Türkiye’nin bu konuda önemli görevler alması, karargâh cephe olmaması gerekir çünkü Türkiye’de de artık IŞİD in varlığı gözükmeye başladı. Yuvaları gözükmeye başladı.

Oradaki kavganın aynısı Türkiye’de de yaşatılmak istendi. Suriye’de Şii-Sünni veya Alevi Kürt, Türk Türkmen, Dürziler Hıristiyanlar çatışmasından ziyade böyle bir çatışmaya girmeden, hepsinin bir arada birlikte yaşayabilmesi acısından, Türkiye’de Kürtler 81 ile dağılmış bin ilçede vardır, her yerde yaşıyorlar, oradaki Kürtler belirli bölgede yaşıyor. Burada ne yapmamız lazım. Çözüm Sürecinde bu liderlik konumunda Türkiye’nin yapması gereken husus; her şeyi bu çerçevede değerlendirerek yapması gerekir.

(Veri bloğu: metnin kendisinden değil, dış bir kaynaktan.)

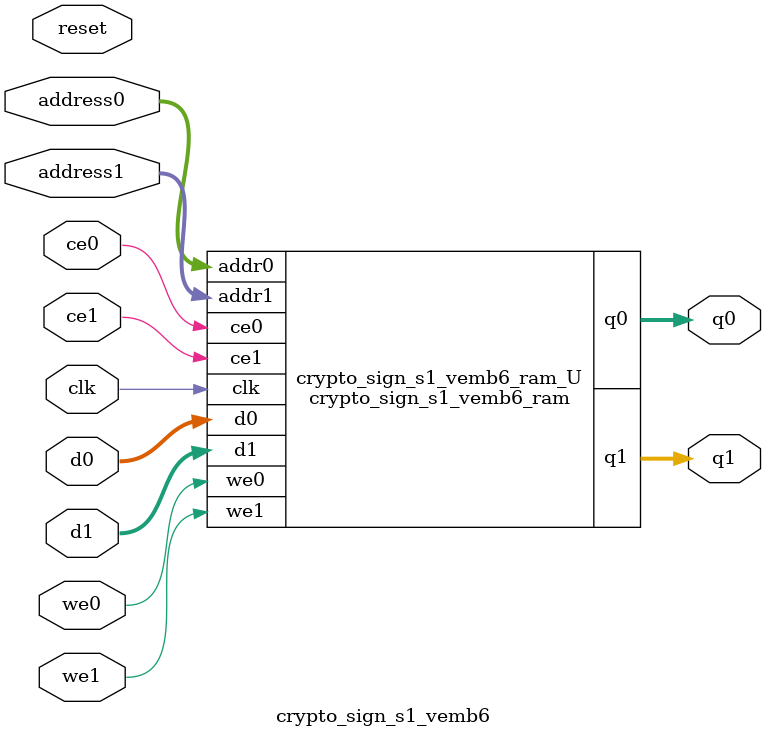
<source format=v>
`timescale 1 ns / 1 ps
module crypto_sign_s1_vemb6_ram (addr0, ce0, d0, we0, q0, addr1, ce1, d1, we1, q1,  clk);

parameter DWIDTH = 32;
parameter AWIDTH = 10;
parameter MEM_SIZE = 1024;

input[AWIDTH-1:0] addr0;
input ce0;
input[DWIDTH-1:0] d0;
input we0;
output reg[DWIDTH-1:0] q0;
input[AWIDTH-1:0] addr1;
input ce1;
input[DWIDTH-1:0] d1;
input we1;
output reg[DWIDTH-1:0] q1;
input clk;

(* ram_style = "block" *)reg [DWIDTH-1:0] ram[0:MEM_SIZE-1];




always @(posedge clk)  
begin 
    if (ce0) begin
        if (we0) 
            ram[addr0] <= d0; 
        q0 <= ram[addr0];
    end
end


always @(posedge clk)  
begin 
    if (ce1) begin
        if (we1) 
            ram[addr1] <= d1; 
        q1 <= ram[addr1];
    end
end


endmodule

`timescale 1 ns / 1 ps
module crypto_sign_s1_vemb6(
    reset,
    clk,
    address0,
    ce0,
    we0,
    d0,
    q0,
    address1,
    ce1,
    we1,
    d1,
    q1);

parameter DataWidth = 32'd32;
parameter AddressRange = 32'd1024;
parameter AddressWidth = 32'd10;
input reset;
input clk;
input[AddressWidth - 1:0] address0;
input ce0;
input we0;
input[DataWidth - 1:0] d0;
output[DataWidth - 1:0] q0;
input[AddressWidth - 1:0] address1;
input ce1;
input we1;
input[DataWidth - 1:0] d1;
output[DataWidth - 1:0] q1;



crypto_sign_s1_vemb6_ram crypto_sign_s1_vemb6_ram_U(
    .clk( clk ),
    .addr0( address0 ),
    .ce0( ce0 ),
    .we0( we0 ),
    .d0( d0 ),
    .q0( q0 ),
    .addr1( address1 ),
    .ce1( ce1 ),
    .we1( we1 ),
    .d1( d1 ),
    .q1( q1 ));

endmodule


</source>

 Irak’ta biz Barzani ile bir ticari anlaşma imzaladık 50 yıllık petrol ve doğalgaz anlaşmaları. Bunlar çok önemli konulardı.  Türkiye’ye 30 milyar dolar yıllık gelir geliyordu. Şimdi 4 milyar dolar ile 8 milyar dolar arasında kaldığı söyleniyor. Türkiye’deki ekonomi olarak yansıması her insanın refah düzeyinin artmasını sağlar.

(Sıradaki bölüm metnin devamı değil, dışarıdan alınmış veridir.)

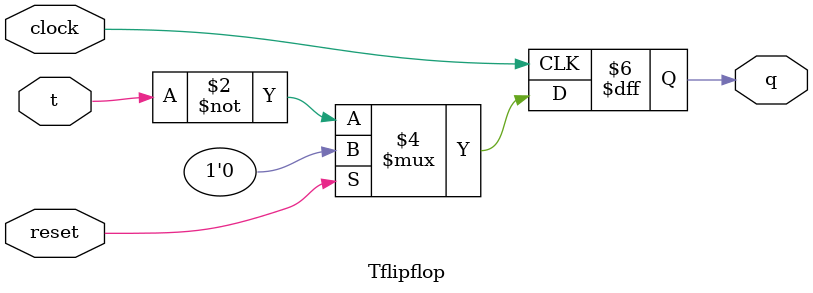
<source format=v>

module Tflipflop(clock,reset,t,q);
input clock,reset,t;
output reg q;
always @ (posedge clock)
	begin
		if(reset)
			q = 0;
		else 
			q = ~t;
	end
endmodule

</source>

 REYHAN AYDIN: Sayın Vekilim “Kürt Sorunu” hakkında 2008 yılında yazmış olduğunuz bir kitap var. 2008 yılından bugüne gelindiğinde bu sorunla ilgili ne gibi değişlikler oldu?

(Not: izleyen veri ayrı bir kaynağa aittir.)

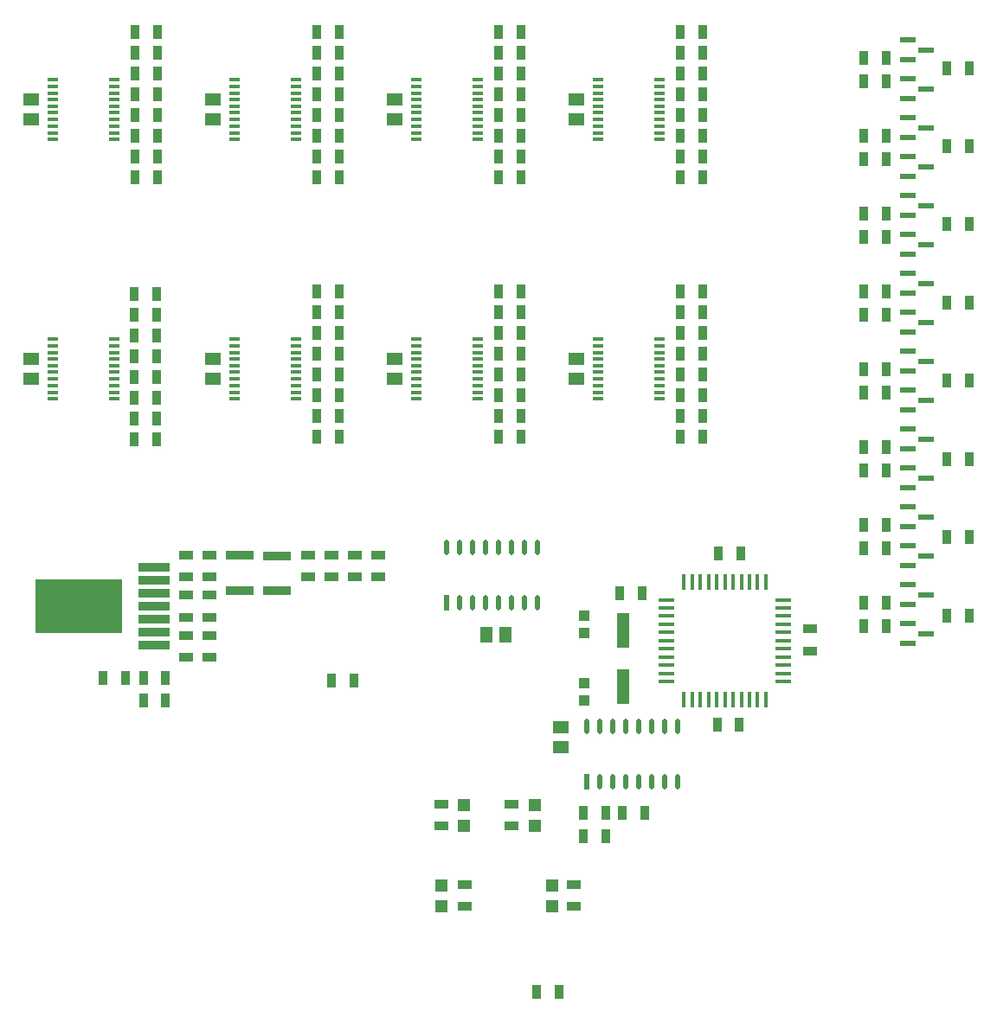
<source format=gtp>
%FSTAX23Y23*%
%MOIN*%
%SFA1B1*%

%IPPOS*%
%ADD10R,0.033470X0.055120*%
%ADD11R,0.039370X0.013780*%
%ADD12R,0.055120X0.033470*%
%ADD13O,0.021650X0.059060*%
%ADD14R,0.021650X0.059060*%
%ADD15R,0.059060X0.023620*%
%ADD16R,0.051180X0.045280*%
%ADD17R,0.059060X0.051180*%
%ADD18R,0.051180X0.059060*%
%ADD19R,0.110240X0.037400*%
%ADD20R,0.047240X0.137800*%
%ADD21R,0.015980X0.059060*%
%ADD22R,0.059060X0.015980*%
%ADD23R,0.120470X0.035040*%
%ADD24R,0.336220X0.210630*%
%ADD25R,0.039370X0.043310*%
%LNledcube-1*%
%LPD*%
G54D10*
X01584Y049D03*
X015D03*
X01584Y0482D03*
X015D03*
X01584Y0474D03*
X015D03*
X01584Y0466D03*
X015D03*
X01584Y0458D03*
X015D03*
X01584Y045D03*
X015D03*
X01584Y0442D03*
X015D03*
X01582Y0389D03*
X01497D03*
X01582Y0365D03*
X01497D03*
X01582Y0381D03*
X01497D03*
X01582Y0373D03*
X01497D03*
X02284Y039D03*
X022D03*
X02284Y0382D03*
X022D03*
X02284Y0374D03*
X022D03*
X02284Y0366D03*
X022D03*
X02284Y0358D03*
X022D03*
X02284Y035D03*
X022D03*
X02284Y0342D03*
X022D03*
X01582Y0333D03*
X01497D03*
X02284Y0334D03*
X022D03*
X02984Y039D03*
X029D03*
X02984Y0382D03*
X029D03*
X02984Y0374D03*
X029D03*
X02984Y0366D03*
X029D03*
X02984Y0358D03*
X029D03*
X02984Y035D03*
X029D03*
X02984Y0342D03*
X029D03*
X02984Y0334D03*
X029D03*
X03684Y039D03*
X036D03*
X03684Y0382D03*
X036D03*
X03684Y0374D03*
X036D03*
X03684Y0366D03*
X036D03*
X03684Y0358D03*
X036D03*
X03684Y035D03*
X036D03*
X03684Y0342D03*
X036D03*
X03684Y0334D03*
X036D03*
X03047Y012D03*
X03132D03*
X04627Y04458D03*
X04712D03*
X04627Y04157D03*
X04712D03*
X04627Y03855D03*
X04712D03*
X04627Y03554D03*
X04712D03*
X04627Y03252D03*
X04712D03*
X04627Y02951D03*
X04712D03*
X04627Y0265D03*
X04712D03*
X04392Y0471D03*
X04307D03*
X04392Y048D03*
X04307D03*
X04392Y0441D03*
X04307D03*
X04392Y045D03*
X04307D03*
X04392Y0411D03*
X04307D03*
X04392Y042D03*
X04307D03*
X04392Y0381D03*
X04307D03*
X04392Y039D03*
X04307D03*
X04392Y0351D03*
X04307D03*
X04392Y036D03*
X04307D03*
X04392Y0321D03*
X04307D03*
X04392Y033D03*
X04307D03*
X04392Y0291D03*
X04307D03*
X04392Y03D03*
X04307D03*
X04392Y0261D03*
X04307D03*
X04392Y027D03*
X04307D03*
X01582Y0341D03*
X01497D03*
X01582Y0349D03*
X01497D03*
X01582Y0357D03*
X01497D03*
X03684Y0434D03*
X036D03*
X02984D03*
X029D03*
X02284D03*
X022D03*
X01584D03*
X015D03*
X03684Y0442D03*
X036D03*
X02984D03*
X029D03*
X02284D03*
X022D03*
X03684Y045D03*
X036D03*
X02984D03*
X029D03*
X02284D03*
X022D03*
X03684Y0458D03*
X036D03*
X02984D03*
X029D03*
X02284D03*
X022D03*
X03684Y0466D03*
X036D03*
X02984D03*
X029D03*
X02284D03*
X022D03*
X03684Y0474D03*
X036D03*
X02984D03*
X029D03*
X02284D03*
X022D03*
X03684Y0482D03*
X036D03*
X02984D03*
X029D03*
X02284D03*
X022D03*
X03684Y049D03*
X036D03*
X02984D03*
X029D03*
X02284D03*
X022D03*
X03452Y02735D03*
X03367D03*
X03227Y018D03*
X03312D03*
X03377Y0189D03*
X03462D03*
X03227D03*
X03312D03*
X03742Y0223D03*
X03827D03*
X01532Y02409D03*
X01617D03*
X01532Y02321D03*
X01617D03*
X01462Y02408D03*
X01377D03*
X03832Y0289D03*
X03747D03*
X04627Y0476D03*
X04712D03*
X02342Y024D03*
X02257D03*
G54D11*
X02818Y03715D03*
Y03689D03*
Y03663D03*
Y03638D03*
Y03612D03*
Y03587D03*
Y03561D03*
Y03536D03*
Y0351D03*
Y03484D03*
X02581D03*
Y0351D03*
Y03536D03*
Y03561D03*
Y03587D03*
Y03612D03*
Y03638D03*
Y03663D03*
Y03689D03*
Y03715D03*
X03518D03*
Y03689D03*
Y03663D03*
Y03638D03*
Y03612D03*
Y03587D03*
Y03561D03*
Y03536D03*
Y0351D03*
Y03484D03*
X03281D03*
Y0351D03*
Y03536D03*
Y03561D03*
Y03587D03*
Y03612D03*
Y03638D03*
Y03663D03*
Y03689D03*
Y03715D03*
X01418D03*
Y03689D03*
Y03663D03*
Y03638D03*
Y03612D03*
Y03587D03*
Y03561D03*
Y03536D03*
Y0351D03*
Y03484D03*
X01181D03*
Y0351D03*
Y03536D03*
Y03561D03*
Y03587D03*
Y03612D03*
Y03638D03*
Y03663D03*
Y03689D03*
Y03715D03*
X03518Y04715D03*
Y04689D03*
Y04663D03*
Y04638D03*
Y04612D03*
Y04587D03*
Y04561D03*
Y04536D03*
Y0451D03*
Y04484D03*
X03281D03*
Y0451D03*
Y04536D03*
Y04561D03*
Y04587D03*
Y04612D03*
Y04638D03*
Y04663D03*
Y04689D03*
Y04715D03*
X02818D03*
Y04689D03*
Y04663D03*
Y04638D03*
Y04612D03*
Y04587D03*
Y04561D03*
Y04536D03*
Y0451D03*
Y04484D03*
X02581D03*
Y0451D03*
Y04536D03*
Y04561D03*
Y04587D03*
Y04612D03*
Y04638D03*
Y04663D03*
Y04689D03*
Y04715D03*
X02118D03*
Y04689D03*
Y04663D03*
Y04638D03*
Y04612D03*
Y04587D03*
Y04561D03*
Y04536D03*
Y0451D03*
Y04484D03*
X01881D03*
Y0451D03*
Y04536D03*
Y04561D03*
Y04587D03*
Y04612D03*
Y04638D03*
Y04663D03*
Y04689D03*
Y04715D03*
X01418D03*
Y04689D03*
Y04663D03*
Y04638D03*
Y04612D03*
Y04587D03*
Y04561D03*
Y04536D03*
Y0451D03*
Y04484D03*
X01181D03*
Y0451D03*
Y04536D03*
Y04561D03*
Y04587D03*
Y04612D03*
Y04638D03*
Y04663D03*
Y04689D03*
Y04715D03*
X02118Y03715D03*
Y03689D03*
Y03663D03*
Y03638D03*
Y03612D03*
Y03587D03*
Y03561D03*
Y03536D03*
Y0351D03*
Y03484D03*
X01881D03*
Y0351D03*
Y03536D03*
Y03561D03*
Y03587D03*
Y03612D03*
Y03638D03*
Y03663D03*
Y03689D03*
Y03715D03*
G54D12*
X0277Y01528D03*
Y01612D03*
X0319D03*
Y01528D03*
X041Y02512D03*
Y02597D03*
X02437Y02882D03*
Y02797D03*
X02346Y02882D03*
Y02797D03*
X0295Y01922D03*
Y01837D03*
X0268Y01922D03*
Y01837D03*
X01696Y02572D03*
Y02487D03*
X01785Y02572D03*
Y02487D03*
X01696Y02642D03*
Y02727D03*
X01785D03*
Y02642D03*
X02164Y02882D03*
Y02797D03*
X02255Y02882D03*
Y02797D03*
X01696Y02882D03*
Y02797D03*
X01785Y02882D03*
Y02797D03*
G54D13*
X0305Y02912D03*
X03D03*
X0295D03*
X029D03*
X0285D03*
X028D03*
X0275D03*
X027D03*
X0305Y027D03*
X03D03*
X0295D03*
X029D03*
X0285D03*
X028D03*
X0275D03*
X0329Y0201D03*
X0334D03*
X0339D03*
X0344D03*
X0349D03*
X0354D03*
X0359D03*
X0324Y02222D03*
X0329D03*
X0334D03*
X0339D03*
X0344D03*
X0349D03*
X0354D03*
X0359D03*
G54D14*
X027Y027D03*
X0324Y0201D03*
G54D15*
X04545Y0483D03*
X04474Y04792D03*
Y04867D03*
X04545Y0438D03*
X04474Y04342D03*
Y04417D03*
X04545Y0453D03*
X04474Y04492D03*
Y04567D03*
X04545Y0408D03*
X04474Y04042D03*
Y04117D03*
X04545Y0423D03*
X04474Y04192D03*
Y04267D03*
X04545Y0378D03*
X04474Y03742D03*
Y03817D03*
X04545Y0393D03*
X04474Y03892D03*
Y03967D03*
X04545Y0348D03*
X04474Y03442D03*
Y03517D03*
X04545Y0363D03*
X04474Y03592D03*
Y03667D03*
X04545Y0318D03*
X04474Y03142D03*
Y03217D03*
X04545Y0333D03*
X04474Y03292D03*
Y03367D03*
X04545Y0288D03*
X04474Y02842D03*
Y02917D03*
X04545Y0303D03*
X04474Y02992D03*
Y03067D03*
X04545Y0258D03*
X04474Y02542D03*
Y02617D03*
X04545Y0273D03*
X04474Y02692D03*
Y02767D03*
X04545Y0468D03*
X04474Y04642D03*
Y04717D03*
G54D16*
X03105Y01609D03*
Y0153D03*
X0304Y01919D03*
Y0184D03*
X02764Y01919D03*
Y0184D03*
X0268Y01609D03*
Y0153D03*
G54D17*
X011Y04637D03*
Y04562D03*
X018Y04637D03*
Y04562D03*
X025Y04637D03*
Y04562D03*
X032Y04637D03*
Y04562D03*
X011Y03637D03*
Y03562D03*
X018Y03637D03*
Y03562D03*
X025Y03637D03*
Y03562D03*
X032Y03637D03*
Y03562D03*
X0314Y02217D03*
Y02142D03*
G54D18*
X02927Y02575D03*
X02852D03*
G54D19*
X02046Y02745D03*
Y0288D03*
X01902Y02745D03*
Y02881D03*
G54D20*
X0338Y02376D03*
Y02593D03*
G54D21*
X03613Y02778D03*
X03645D03*
X03676D03*
X03708D03*
X03739D03*
X03771D03*
X03802D03*
X03834D03*
X03865D03*
X03897D03*
X03928D03*
Y02326D03*
X03897D03*
X03865D03*
X03834D03*
X03802D03*
X03771D03*
X03739D03*
X03708D03*
X03676D03*
X03645D03*
X03613D03*
G54D22*
X03997Y0271D03*
Y02678D03*
Y02647D03*
Y02615D03*
Y02584D03*
Y02552D03*
Y02521D03*
Y02489D03*
Y02458D03*
Y02426D03*
Y02395D03*
X03545D03*
Y02426D03*
Y02458D03*
Y02489D03*
Y02521D03*
Y02552D03*
Y02584D03*
Y02615D03*
Y02647D03*
Y02678D03*
Y0271D03*
G54D23*
X01571Y02835D03*
Y02785D03*
Y02735D03*
Y02685D03*
Y02635D03*
Y02585D03*
Y02535D03*
G54D24*
X01283Y02685D03*
G54D25*
X0323Y02648D03*
Y02581D03*
Y02388D03*
Y02321D03*
M02*
</source>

 MESUT DEĞER: Evet, güzel bir soru. 2008 yılında Türkiye’de gelişen yaşam koşulları ve Kürt soruna ilişkin herhangi bir çalışma, rapor ve özellikle kitap yoktur. Doğu ve Güney Doğu’da herkes bu konuyu gündeme getiriyordu, herkes bir ucundan alıp, yine herkes aldığı o ucu değerlendirerek konuşuyordu. Ben, 1923 den 2008 yılına kadar Doğu ve Güney Doğu’da ki 24 ilin bütün Vergi, KDV, yatırılan iş istihdam gücünü; a’dan z’ye ansiklopedik şekilde hazırladım. Özellikle Kürt sorunu nedir, çözümü nedir, hangi şartlarda nasıl çözülebilir diye, kaleme aldım. Bir Diyarbakırlı olarak o günkü şartlarda basın; terör örgütü militanıymışız gibi, PKK’lıymışız gibi çeşitli uçlarda yazı yazdılar, çizdiler. Şahsıma büyük saldırılar oldu bu anlamda. Tabi bazı basın ve medyada da alkışlar oldu Çözüme yönelik çalışmalarımızdan dolayı. Bazı medya basında günlerce yazdı.2008 deki hükümet bu sorunun çözümüne yönelik çalışma ve konuşmaları gündemden uzak tutuyordu. Ama Kürt sorununa çözüm; 2013 yılında başlarken, tamamen benim kitabıma başlarken ilk 66 sayfasında yer alan adımlarla başladığını görüyorum. Bu çerçevede ilerlemesi de beni mutlu etti. 2014 yılına geldiğimizde de az öncede söylediğimiz gibi sadece Türkiye’de değil; bölgede yaşayan sınır bölgesinde yaşayan Kürtlerin birbirleriyle aile ve millet bağlarını da göz önünde bulundurarak, değerlendirmesi gerekmektedir.
Yazdığımız bu kitap, bu konuda aydınlatıcı bir kitaptır. Dünyanın birçok yerinden, Japonya’dan Çin’den bile kitap istenildi. Bu konuda yakın zamanda da aldığım üst düzey müdürlerin  söyledikleri şu; Çözüm Süreci başladığında çok faydalandıkları ve birçok konuyu keşfettikleri yönündeydi. Bu da beni çok mutlu etti.

Tabi önemli olan sorunun çözümünü birlikte yaşamaktır.

Türkiye’de herkesin birlikte yaşaması önemlidir. Ortadoğu gibi kan gölüne dönmektense, Türkiye’nin Avrupa Birliğine açılıp, dünyaya açılıp, birlikte kardeşçe güçlü ekonomisiyle, güçlü demokrasisiyle yürümemiz gerekiyor, hepimize düşen görev budur.

 REYHAN AYDIN: Sayın değer, bizlere zaman ayırıp samimi açıklamalarda bulunduğunuz için teşekkür ederim.

MESUT DEĞER: Asıl ben teşekkür eder, sizlere de başarılar dilerim.